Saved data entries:
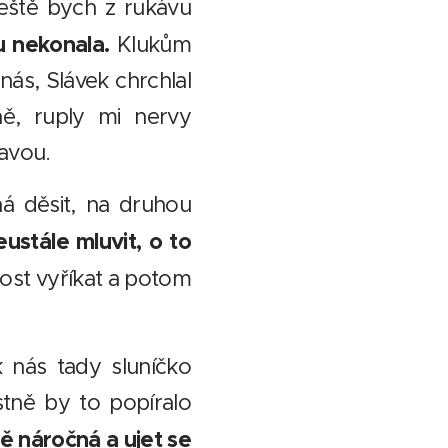
 ještě bych z rukávu
u nekonala.
Klukům
ás, Slávek chrchlal
ně, ruply mi nervy
navou.
á děsit, na druhou
ustále mluvit, o to
dost vyříkat a potom
 nás tady sluníčko
stně by to popíralo
tě náročná a ujet se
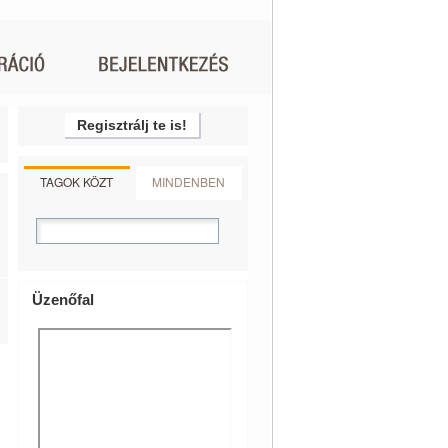
Regisztrálj te is!
TAGOK KÖZT
MINDENBEN
Üzenőfal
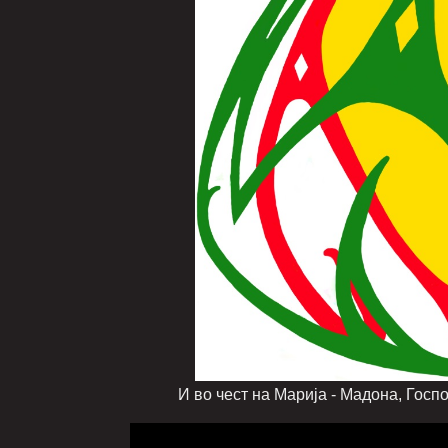
И во чест на Марија - Мадона, Господарка, 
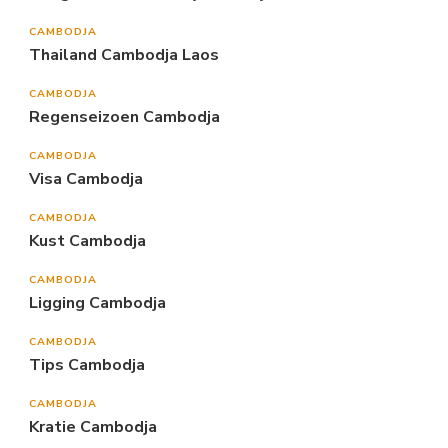
CAMBODJA
Thailand Cambodja Laos
CAMBODJA
Regenseizoen Cambodja
CAMBODJA
Visa Cambodja
CAMBODJA
Kust Cambodja
CAMBODJA
Ligging Cambodja
CAMBODJA
Tips Cambodja
CAMBODJA
Kratie Cambodja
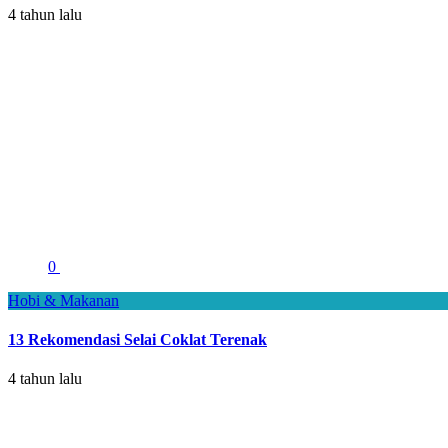
4 tahun lalu
0
Hobi & Makanan
13 Rekomendasi Selai Coklat Terenak
4 tahun lalu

▶ _Task prompt_: Write out exactly the lines beginning with the line that holds "Regisztrálj te is!" and ending with the final line of the data, both ends included, without the pictures.

▶ _Reply_:
Regisztrálj te is!
TAGOK KÖZT
MINDENBEN
Üzenőfal
И во чест на Марија - Мадона, Господарка, 
CAMBODJA
Thailand Cambodja Laos
CAMBODJA
Regenseizoen Cambodja
CAMBODJA
Visa Cambodja
CAMBODJA
Kust Cambodja
CAMBODJA
Ligging Cambodja
CAMBODJA
Tips Cambodja
CAMBODJA
Kratie Cambodja
4 tahun lalu
0
Hobi & Makanan
13 Rekomendasi Selai Coklat Terenak
4 tahun lalu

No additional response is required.